Stored items:
■ ■ ■

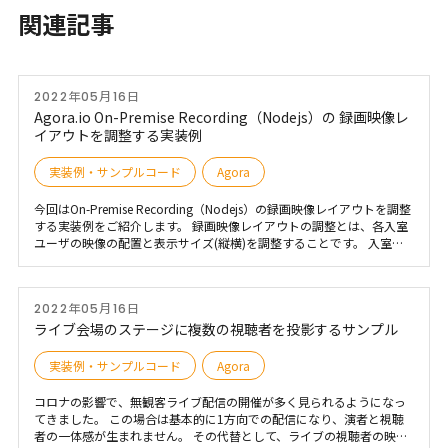
関連記事
2022年05月16日
Agora.io On-Premise Recording（Nodejs）の 録画映像レ
イアウトを調整する実装例
実装例・サンプルコード
Agora
今回はOn-Premise Recording（Nodejs）の録画映像レイアウトを調整
する実装例をご紹介します。 録画映像レイアウトの調整とは、各入室
ユーザの映像の配置と表示サイズ(縦横)を調整することです。 入室拠
点数ごとにレイアウトを変更させることができます。 現在、On-
Premise Recording（Nodejs）については、以下のサンプルが用意さ
れています。 こちらのサンプルコードを使って録画映像レイアウトを
2022年05月16日
調整してみます。 https://github.com/AgoraIO/Basic-
Recording/tree/master/On-Premise-Recording-Nodejs Githubに公開
ライブ会場のステージに複数の視聴者を投影するサンプル
しています。 ※変更したプログラムソースのみになりますので、元サ
ンプルをダウンロードしそこに上書きしてください。
実装例・サンプルコード
Agora
コロナの影響で、無観客ライブ配信の開催が多く見られるようになっ
てきました。 この場合は基本的に1方向での配信になり、演者と視聴
者の一体感が生まれません。 その代替として、ライブの視聴者の映像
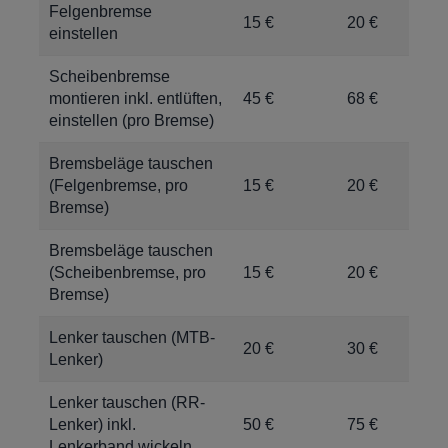
Felgenbremse
15 €
20 €
einstellen
Scheibenbremse
montieren inkl. entlüften,
45 €
68 €
einstellen (pro Bremse)
Bremsbeläge tauschen
(Felgenbremse, pro
15 €
20 €
Bremse)
Bremsbeläge tauschen
(Scheibenbremse, pro
15 €
20 €
Bremse)
Lenker tauschen (MTB-
20 €
30 €
Lenker)
Lenker tauschen (RR-
Lenker) inkl.
50 €
75 €
Lenkerband wickeln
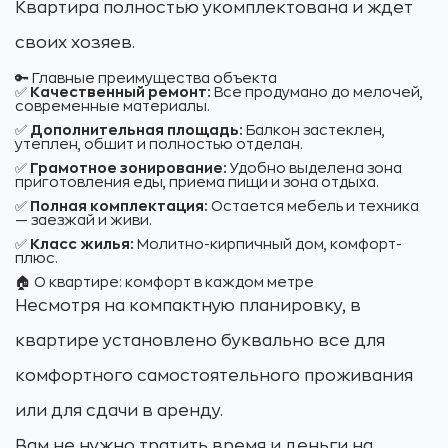
Квартира полностью укомплектована и ждет
своих хозяев.
🔑 Главные преимущества объекта
✅
Качественный ремонт:
Все продумано до мелочей,
современные материалы.
✅
Дополнительная площадь:
Балкон застеклен,
утеплен, обшит и полностью отделан.
✅
Грамотное зонирование:
Удобно выделена зона
приготовления еды, приема пищи и зона отдыха.
✅
Полная комплектация:
Остается мебель и техника
— заезжай и живи.
✅
Класс жилья:
Молитно-кирпичный дом, комфорт-
плюс.
🏠 О квартире: комфорт в каждом метре
Несмотря на компактную планировку, в
квартире установлено буквально все для
комфортного самостоятельного проживания
или для сдачи в аренду.
Вам не нужно тратить время и деньги на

■ ■ ■

_Written task:_ Print exactly the stretch of lines beginning with the one that holds "заезжай и живи." and ending at the last line above.

_Task answer:_
— заезжай и живи.
✅
Класс жилья:
Молитно-кирпичный дом, комфорт-
плюс.
🏠 О квартире: комфорт в каждом метре
Несмотря на компактную планировку, в
квартире установлено буквально все для
комфортного самостоятельного проживания
или для сдачи в аренду.
Вам не нужно тратить время и деньги на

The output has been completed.